Alan Cumming Sings Sappy Songs.
Musical director Lance Horne. Her Majesty’s Theatre. Adelaide Cabaret Festival. June 11 2017
Reviewed by Peter Wilkins
There are some entertainers who
will hide themselves behind a character. There are others who inhabit another’s
world. And there are those who will bare their all before an audience. Alan Cumming
is such a one. His show Alan Cumming
Sings Sappy Songs is a tongue in cheek misnomer, smacking of apology. “I’m
an actor who sings’’ he tells his inspirational mentor, the legendary Lisa
Minelli. He is that and much, much more. He is an actor who feels, whose
emotions are laid bare in the anecdotes he spins with mischievous relish and on
the notes of his songs of love, life and experience. To be in his company is to
live for a while in the magic of his charm and the honesty of his connection.
He stands before us, casting off his jacket to reveal the black leather pants,
the sleeveless black shirt and the narrow black tie. He is the gay, trim, thin
man from the East coast of Scotland, schooled in his craft in Glasgow, his
spiritual home. He stands before us, proudly acknowledging Alon Ilsar on percussion, Eleanor Norton on cello and
his musical director on piano , Lance Horne, a vegan who owns a mule. On Cumming’s
arm is tattooed Only connect , the
words of E.M. Forster in his novel, Howard’s
End. It is Cumming’s mantra, and his connection with his musicians is
heartfelt and affectionate.
In a programme of
songs from Miley Cyrus’s The Climb to
Adele’s Someone Like You to Avril
Lavigne’s Complicated and songs by Sondheim
and Brecht and Weil, Cumming scans the milestones of a life of laughter and
tears. He recounts the connection, learned during filming Who Do You Think You Are, with his long dead maternal grandfather,
fatally wounded in a game of roulette in Malaysia. He bares his soul with the
account of an abusive and distant father, who cruelly disclaimed him. The
experience aches in the soul searching words of Rufus Wainwright’s Dinner at 8. The pangs of pain are
swiftly relieved by the absurd story of his Trojan Condom story and the breezy TV
commercial rendition of the Ecstasy Jingle. Neither he nor his audience is
allowed the luxury of indulgence before a quip casts aside the lingering
suggestion of sappiness. Cumming is the masterful conjurer, brazen, impish and
mercurial, swift to lull us with a song or snap us into laughter with a jest.

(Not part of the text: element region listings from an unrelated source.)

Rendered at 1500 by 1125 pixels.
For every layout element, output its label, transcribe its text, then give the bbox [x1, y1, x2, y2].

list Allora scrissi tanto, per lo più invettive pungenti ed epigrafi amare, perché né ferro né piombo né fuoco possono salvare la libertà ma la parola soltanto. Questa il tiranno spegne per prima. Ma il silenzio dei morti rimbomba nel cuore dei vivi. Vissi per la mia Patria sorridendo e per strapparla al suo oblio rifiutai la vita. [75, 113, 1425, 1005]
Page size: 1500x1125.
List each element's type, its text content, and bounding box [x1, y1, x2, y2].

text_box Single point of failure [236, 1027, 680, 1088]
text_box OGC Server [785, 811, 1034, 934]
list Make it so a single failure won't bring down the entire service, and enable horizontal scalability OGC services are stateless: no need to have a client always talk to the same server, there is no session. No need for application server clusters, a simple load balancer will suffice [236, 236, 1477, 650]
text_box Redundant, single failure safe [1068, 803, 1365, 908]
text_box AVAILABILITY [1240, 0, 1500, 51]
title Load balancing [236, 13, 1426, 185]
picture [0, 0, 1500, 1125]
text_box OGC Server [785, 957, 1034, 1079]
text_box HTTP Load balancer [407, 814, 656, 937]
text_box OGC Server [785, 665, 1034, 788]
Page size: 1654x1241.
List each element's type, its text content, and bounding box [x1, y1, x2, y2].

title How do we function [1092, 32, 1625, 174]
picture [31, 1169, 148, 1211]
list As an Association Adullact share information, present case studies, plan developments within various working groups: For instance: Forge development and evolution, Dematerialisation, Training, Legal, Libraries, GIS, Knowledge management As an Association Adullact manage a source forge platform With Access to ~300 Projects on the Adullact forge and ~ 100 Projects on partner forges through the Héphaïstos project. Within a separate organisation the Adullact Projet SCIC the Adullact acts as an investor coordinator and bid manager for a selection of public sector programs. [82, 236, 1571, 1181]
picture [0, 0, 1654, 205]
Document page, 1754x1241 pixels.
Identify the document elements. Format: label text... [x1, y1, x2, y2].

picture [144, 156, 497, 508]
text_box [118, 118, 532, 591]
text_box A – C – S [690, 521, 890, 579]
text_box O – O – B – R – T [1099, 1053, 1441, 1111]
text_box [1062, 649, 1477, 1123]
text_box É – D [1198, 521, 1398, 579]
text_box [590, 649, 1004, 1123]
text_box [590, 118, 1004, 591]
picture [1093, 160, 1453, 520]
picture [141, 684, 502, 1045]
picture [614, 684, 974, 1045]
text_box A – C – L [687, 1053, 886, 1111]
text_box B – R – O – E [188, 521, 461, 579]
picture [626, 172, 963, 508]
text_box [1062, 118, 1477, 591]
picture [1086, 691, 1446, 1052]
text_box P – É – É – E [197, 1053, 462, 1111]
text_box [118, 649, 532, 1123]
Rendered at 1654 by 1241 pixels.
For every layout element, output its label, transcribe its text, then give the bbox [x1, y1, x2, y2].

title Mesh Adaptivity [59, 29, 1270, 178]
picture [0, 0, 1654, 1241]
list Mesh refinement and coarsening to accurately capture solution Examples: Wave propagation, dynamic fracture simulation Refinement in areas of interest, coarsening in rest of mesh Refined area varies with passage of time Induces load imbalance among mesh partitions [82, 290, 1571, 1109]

In one instant he wields a fierce attack with a searing rendition of What Keeps Mankind Alive from Brecht’s The Threepenny Opera. This is followed
by a Twitter message from Stephen Siddell with his Robbie Burns’ style
damnation of the current US President. After two centuries Scotland’s national
poet and provocateur of invective is brought to life with forceful unambiguity in
Siddell’s vitriolic assault on Trump to the spontaneous applause of a partisan
house. The show too soon comes towards
its close with time to honour Sondheim in a
mishmash of numbers from Sweeney
Todd, Into The Woods and Company. All artifice is cast aside in Ladies Who Lunch from Company. In If Love
Were All, Wainwright quotes Noel Coward’s talent to amuse:
I believe the more you love a man
The more you put your trust, the more you're bound to lose
Although, when shadows fall,
I think if only somebody splendid really needed me
Someone affectionate and dear
Cares would be ended if I knew that he wanted to have me near
The more you put your trust, the more you're bound to lose
Although, when shadows fall,
I think if only somebody splendid really needed me
Someone affectionate and dear
Cares would be ended if I knew that he wanted to have me near
But I believe that since my life began
The most I've had is just a talent to amuse
Hey ho, if love were all.
The most I've had is just a talent to amuse
Hey ho, if love were all.
As the final number of the show, it could
well be Cumming’s signature song. His evening of sappy songs, gently, almost
tentatively begun build to a passionate,full-voiced cry for love – the lost
love of a man whose name was tattooed on his groin until laser treatment
removed it from his life; the love of a grandfather, dead before Cumming’s
birth; the loss of love of a father and the love of an actor’s life of
connected stories and songs.
With a martini in hand for the
final curtain call, Cumming bows to a standing ovation with his musicians by
his side. For ninety minutes, a full house has shared in the shaken and stirred
life of the charismatic actor. They have laughed at his stories, felt the longing
of his song and been enthralled in his presence. The impish Puck of Cabaret has
sprinkled his magic and cast us under his spell.